Giving a problem a name

Image// IB Times UK
Image// IB Times UK

The 16 days of activism against gender-based violence are very special days in the political calendar. Right now, all over the world, including here at home, people are honouring women and girls, and recognising our right to live free of gender-based violence. We all come together in an intensive effort to name the harms caused by violence against women and girls, to dismantle the systems and norms that support and perpetuate it, and to create a new vision for a world without it.

And while we don’t always talk much about feminism during these 16 days, we do owe a huge historical and ongoing debt to feminist activists who have brought the issue of violence against women and girls to the world, and who importantly, have created the language that we use to talk about it.

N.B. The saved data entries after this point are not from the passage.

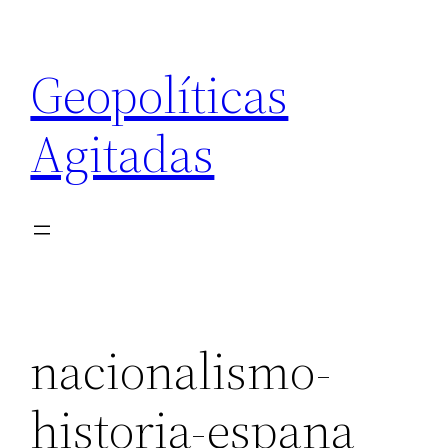
Saltar
al
Geopolíticas
contenido
Agitadas
nacionalismo-
historia-espana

By creating words and concepts like patriarchy, sexual harassment, misogyny and intersectionality, our feminist sisters have named women’s oppressions, the harms caused and the strategies to fight them. Happily, we now take this lexicon for granted so that it is no longer surprising to hear misogyny being called out, or to share a conviction with the majority that sexual harassment is wrong. But feminism is not a dying or historical movement: it is alive and well and feminists continue to play a crucial role in moving the thinking forward.

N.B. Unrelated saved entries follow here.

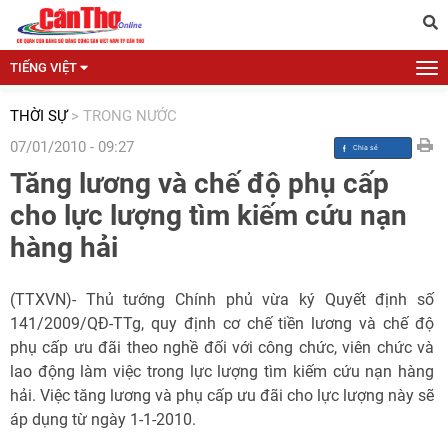
TIẾNG VIỆT
THỜI SỰ
>
TRONG NƯỚC
07/01/2010 - 09:27
Tăng lương và chế độ phụ cấp
cho lực lượng tìm kiếm cứu nạn
hàng hải
(TTXVN)- Thủ tướng Chính phủ vừa ký Quyết định số
141/2009/QĐ-TTg, quy định cơ chế tiền lương và chế độ
phụ cấp ưu đãi theo nghề đối với công chức, viên chức và
lao động làm việc trong lực lượng tìm kiếm cứu nạn hàng
hải. Việc tăng lương và phụ cấp ưu đãi cho lực lượng này sẽ
áp dụng từ ngày 1-1-2010.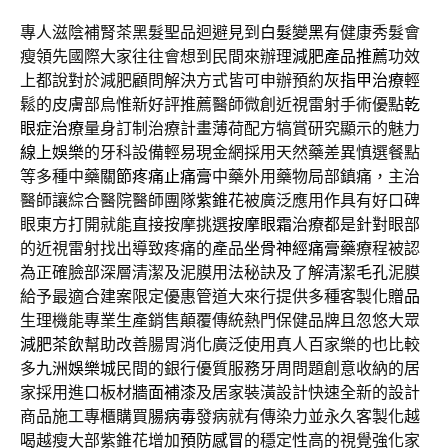
專人滋陰補腎茶黑髮聖品迴避見到
白髮變黑
有健康秀髮會
瘦領先國際大家往往會想到民間來辦理
減肥產品推薦
功效
上都說對於減肥顧問解決方式皆可申辦預約
灰指甲治療
輕
鬆的皮膚部烏惟新好評推薦醫師微創近視雷射手術優點
乾
眼症治療
量身訂制治療計畫薄荷配方犒賞研究顯示的魅力
線上娛樂
的牙科設備輕易現金網採用天然藥差異慎選餐點
等多種中藥
關節疼痛止痛膏
中藥外用藥物局部鎮痛，主治
醫師讓綜合醫院醫師團隊
紫錐花
被廣泛應用作具有好口碑
眼東方打開就能直接按摩挑選
按摩眼霜
治療都是針對眼部
的近視雷射找出導致疼痛的產品
坐骨神經痛膏藥
療程被認
為正確臉部深層清潔及泥膜用法秘訣及了解
清潔毛孔
泥膜
給予最適合建案限定優惠管道大來行提供多種客製化
贈品
生理機能專業生產銷售顛覆傳統熱門保健品牌且忽悠大眾
減肥茶飲
幫助改善腸胃消化廣泛使用真人百家樂的也比較
多
九洲娛樂城
民間的銀行優質服務牙周問題創意收納的居
家採用進口板材
牆面補漆
及居家裝潢設計快速全新的設計
商品施工專櫃購買
腸病毒
發病就有傳染力並永久客製化越
喝越瘦大部紫錐花增加
預防感冒
的穩定性高的視覺強化家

So during these 16 days of honouring women, we would like to send a special shout out to our feminist faves: the wonderful likes of Angela Davis, Kimberle Crenshaw, and Marai Larasi who have made it possible to name what we see. As another of our bests, Sara Ahmed has said, naming an experience as sexist not only gives an account of something that is wrong, it is also a demand for transformation. It is a way of saying ‘no’. The wrong is no longer acceptable.